What needs to be done:
Every line with the string "concerns" in it belongs in your answer, so copy them all from the data.

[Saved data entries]
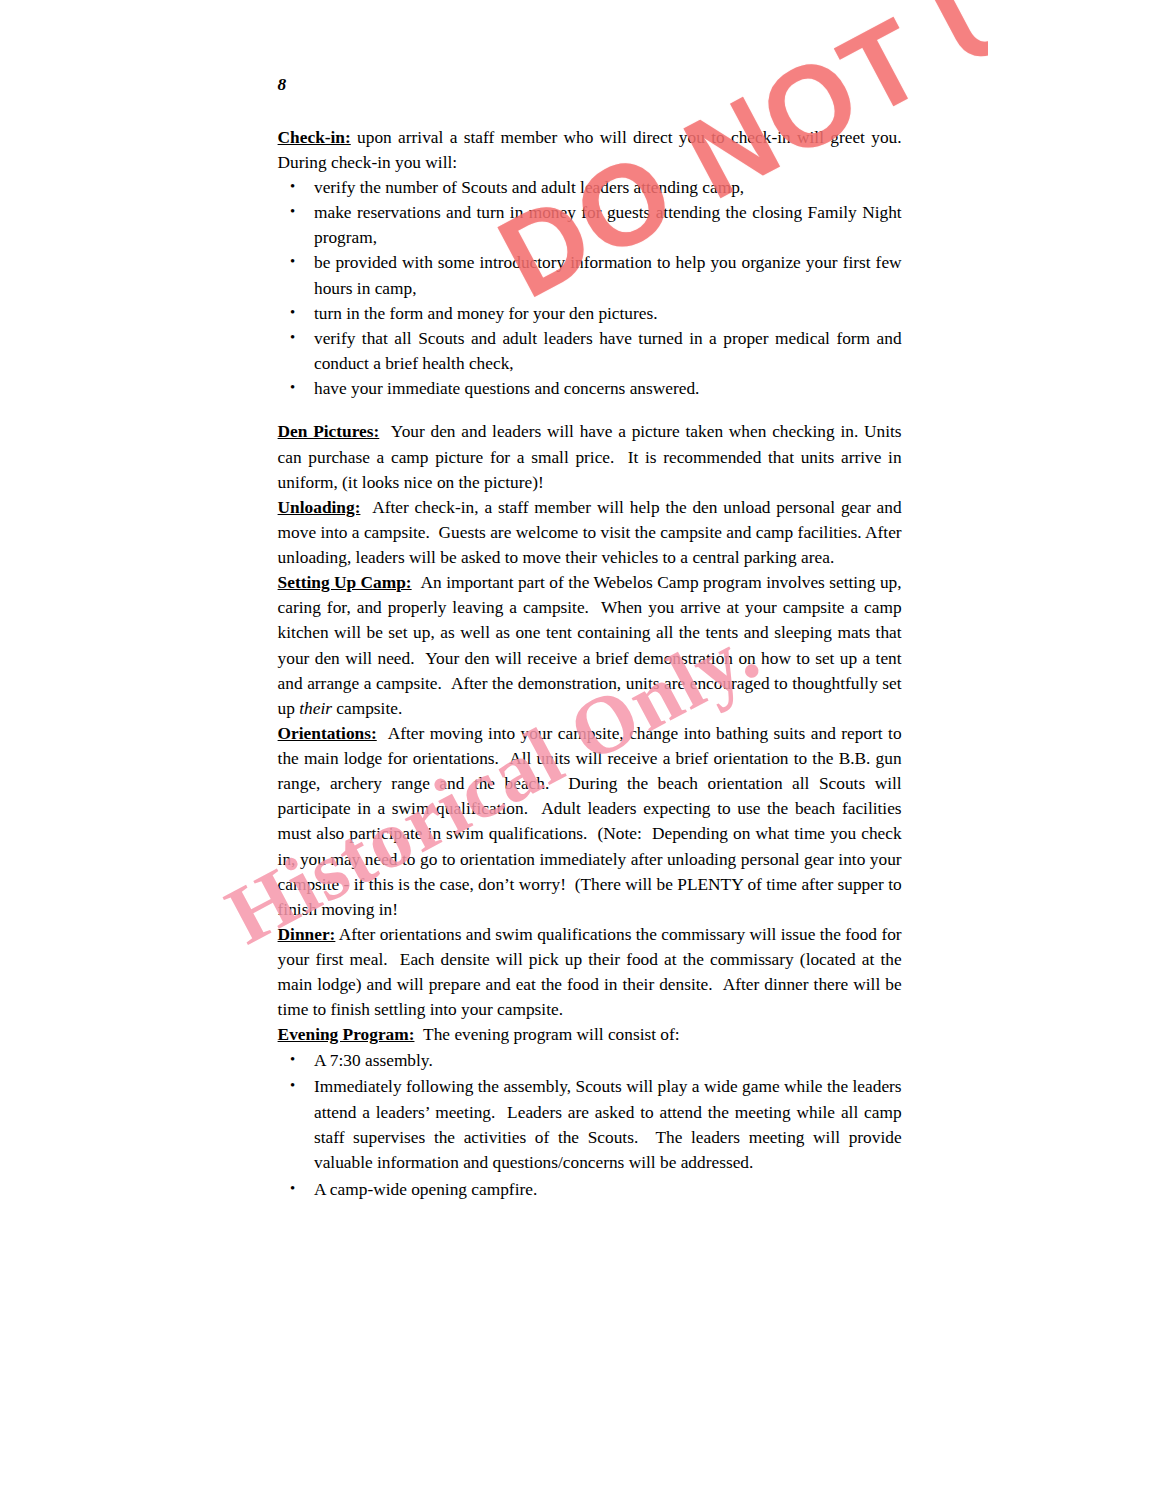DO NOT USE
Historical Only.
8
Check-in: upon arrival a staff member who will direct you to check-in will greet you. During check-in you will:
verify the number of Scouts and adult leaders attending camp,
make reservations and turn in money for guests attending the closing Family Night program,
be provided with some introductory information to help you organize your first few hours in camp,
turn in the form and money for your den pictures.
verify that all Scouts and adult leaders have turned in a proper medical form and conduct a brief health check,
have your immediate questions and concerns answered.
Den Pictures: Your den and leaders will have a picture taken when checking in. Units can purchase a camp picture for a small price. It is recommended that units arrive in uniform, (it looks nice on the picture)!
Unloading: After check-in, a staff member will help the den unload personal gear and move into a campsite. Guests are welcome to visit the campsite and camp facilities. After unloading, leaders will be asked to move their vehicles to a central parking area.
Setting Up Camp: An important part of the Webelos Camp program involves setting up, caring for, and properly leaving a campsite. When you arrive at your campsite a camp kitchen will be set up, as well as one tent containing all the tents and sleeping mats that your den will need. Your den will receive a brief demonstration on how to set up a tent and arrange a campsite. After the demonstration, units are encouraged to thoughtfully set up their campsite.
Orientations: After moving into your campsite, change into bathing suits and report to the main lodge for orientations. All units will receive a brief orientation to the B.B. gun range, archery range and the beach. During the beach orientation all Scouts will participate in a swim qualification. Adult leaders expecting to use the beach facilities must also participate in swim qualifications. (Note: Depending on what time you check in, you may need to go to orientation immediately after unloading personal gear into your campsite - if this is the case, don’t worry! (There will be PLENTY of time after supper to finish moving in!
Dinner: After orientations and swim qualifications the commissary will issue the food for your first meal. Each densite will pick up their food at the commissary (located at the main lodge) and will prepare and eat the food in their densite. After dinner there will be time to finish settling into your campsite.
Evening Program: The evening program will consist of:
A 7:30 assembly.
Immediately following the assembly, Scouts will play a wide game while the leaders attend a leaders’ meeting. Leaders are asked to attend the meeting while all camp staff supervises the activities of the Scouts. The leaders meeting will provide valuable information and questions/concerns will be addressed.
A camp-wide opening campfire.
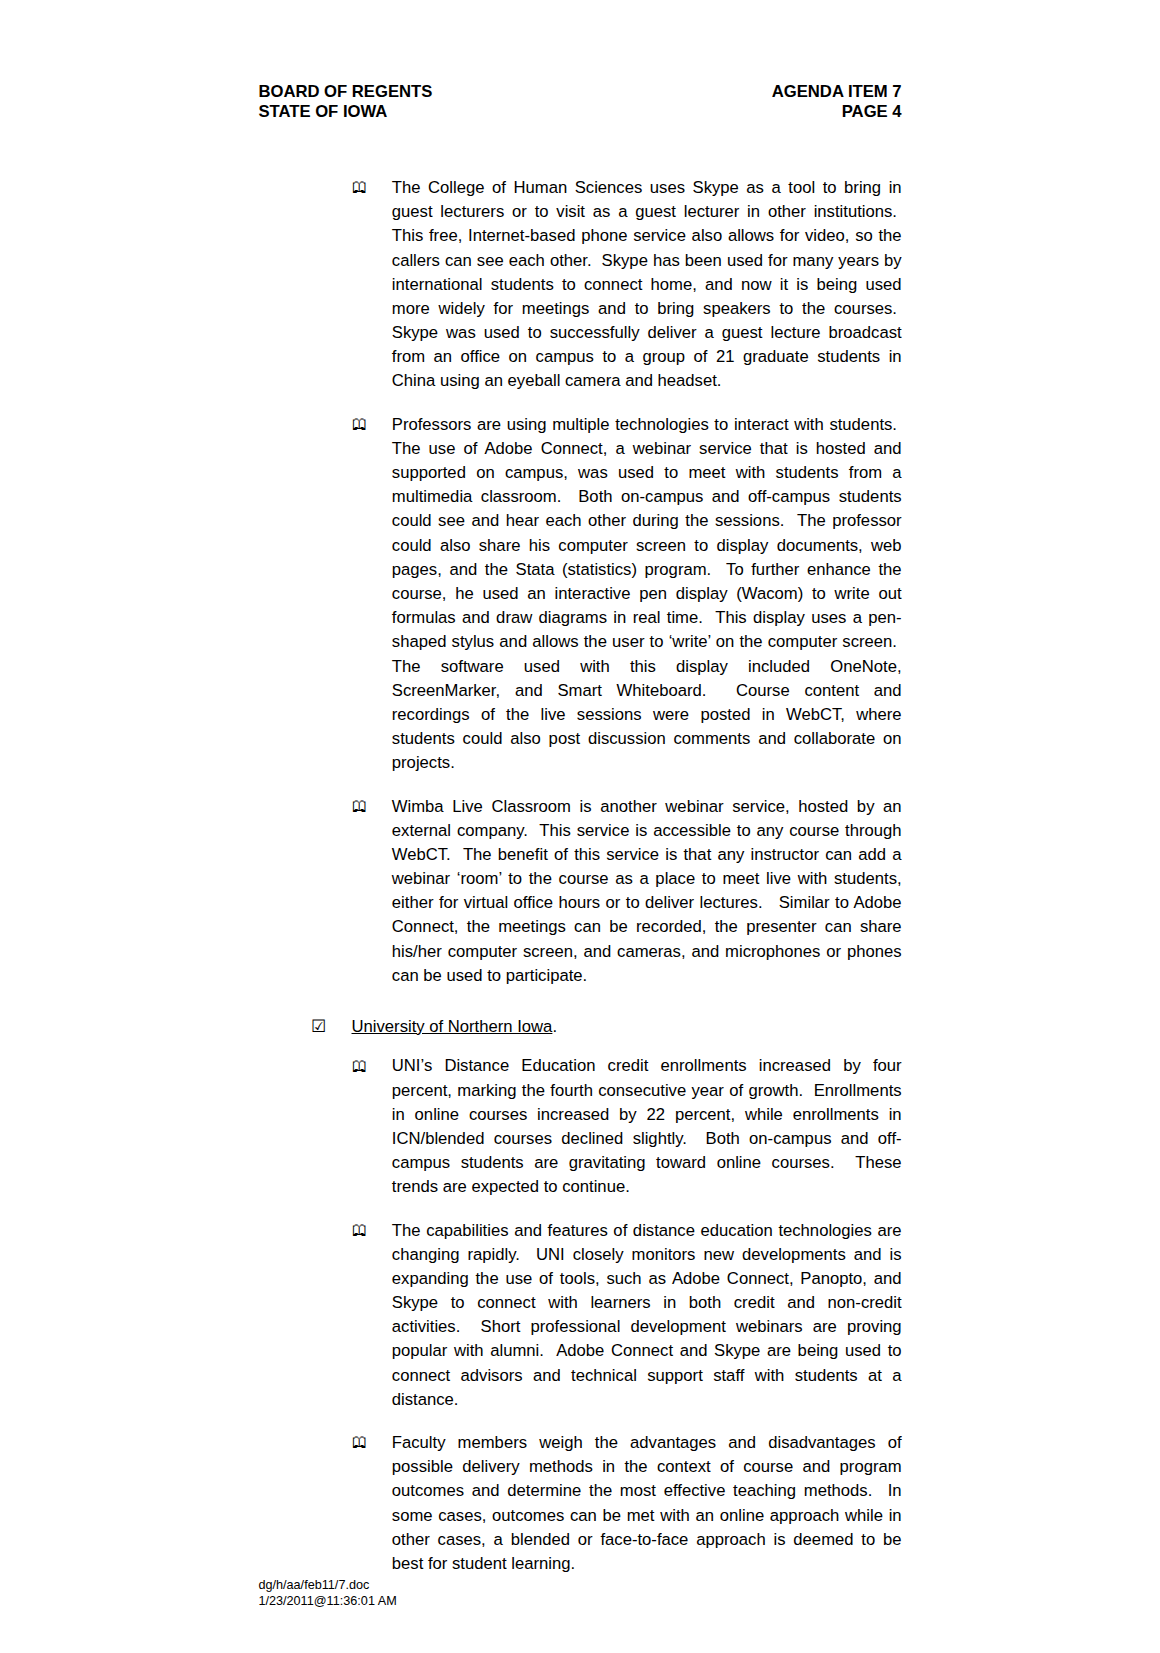| BOARD OF REGENTS | AGENDA ITEM 7 |
| STATE OF IOWA | PAGE 4 |
The College of Human Sciences uses Skype as a tool to bring in guest lecturers or to visit as a guest lecturer in other institutions. This free, Internet-based phone service also allows for video, so the callers can see each other. Skype has been used for many years by international students to connect home, and now it is being used more widely for meetings and to bring speakers to the courses. Skype was used to successfully deliver a guest lecture broadcast from an office on campus to a group of 21 graduate students in China using an eyeball camera and headset.
Professors are using multiple technologies to interact with students. The use of Adobe Connect, a webinar service that is hosted and supported on campus, was used to meet with students from a multimedia classroom. Both on-campus and off-campus students could see and hear each other during the sessions. The professor could also share his computer screen to display documents, web pages, and the Stata (statistics) program. To further enhance the course, he used an interactive pen display (Wacom) to write out formulas and draw diagrams in real time. This display uses a pen-shaped stylus and allows the user to ‘write’ on the computer screen. The software used with this display included OneNote, ScreenMarker, and Smart Whiteboard. Course content and recordings of the live sessions were posted in WebCT, where students could also post discussion comments and collaborate on projects.
Wimba Live Classroom is another webinar service, hosted by an external company. This service is accessible to any course through WebCT. The benefit of this service is that any instructor can add a webinar ‘room’ to the course as a place to meet live with students, either for virtual office hours or to deliver lectures. Similar to Adobe Connect, the meetings can be recorded, the presenter can share his/her computer screen, and cameras, and microphones or phones can be used to participate.
University of Northern Iowa.
UNI’s Distance Education credit enrollments increased by four percent, marking the fourth consecutive year of growth. Enrollments in online courses increased by 22 percent, while enrollments in ICN/blended courses declined slightly. Both on-campus and off-campus students are gravitating toward online courses. These trends are expected to continue.
The capabilities and features of distance education technologies are changing rapidly. UNI closely monitors new developments and is expanding the use of tools, such as Adobe Connect, Panopto, and Skype to connect with learners in both credit and non-credit activities. Short professional development webinars are proving popular with alumni. Adobe Connect and Skype are being used to connect advisors and technical support staff with students at a distance.
Faculty members weigh the advantages and disadvantages of possible delivery methods in the context of course and program outcomes and determine the most effective teaching methods. In some cases, outcomes can be met with an online approach while in other cases, a blended or face-to-face approach is deemed to be best for student learning.
dg/h/aa/feb11/7.doc
1/23/2011@11:36:01 AM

Task response:
have your immediate questions and concerns answered.
Immediately following the assembly, Scouts will play a wide game while the leaders attend a leaders’ meeting. Leaders are asked to attend the meeting while all camp staff supervises the activities of the Scouts. The leaders meeting will provide valuable information and questions/concerns will be addressed.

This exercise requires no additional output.